▶ _TASK OBJECTIVE_: Could you write out all of the data again, word for word?

▶ _DATA_:
------------------------
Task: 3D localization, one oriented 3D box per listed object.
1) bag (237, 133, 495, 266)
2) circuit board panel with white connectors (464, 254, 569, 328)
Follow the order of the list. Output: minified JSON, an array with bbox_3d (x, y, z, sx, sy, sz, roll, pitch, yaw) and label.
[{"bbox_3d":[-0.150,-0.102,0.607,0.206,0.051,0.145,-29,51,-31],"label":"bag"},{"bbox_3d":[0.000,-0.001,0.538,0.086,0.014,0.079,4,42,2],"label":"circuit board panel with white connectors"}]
------------------------
▶ _ANSWER BELOW_:
Task: 3D localization, one oriented 3D box per listed object.
1) bag (237, 133, 495, 266)
2) circuit board panel with white connectors (464, 254, 569, 328)
Follow the order of the list. Output: minified JSON, an array with bbox_3d (x, y, z, sx, sy, sz, roll, pitch, yaw) and label.
[{"bbox_3d":[-0.150,-0.102,0.607,0.206,0.051,0.145,-29,51,-31],"label":"bag"},{"bbox_3d":[0.000,-0.001,0.538,0.086,0.014,0.079,4,42,2],"label":"circuit board panel with white connectors"}]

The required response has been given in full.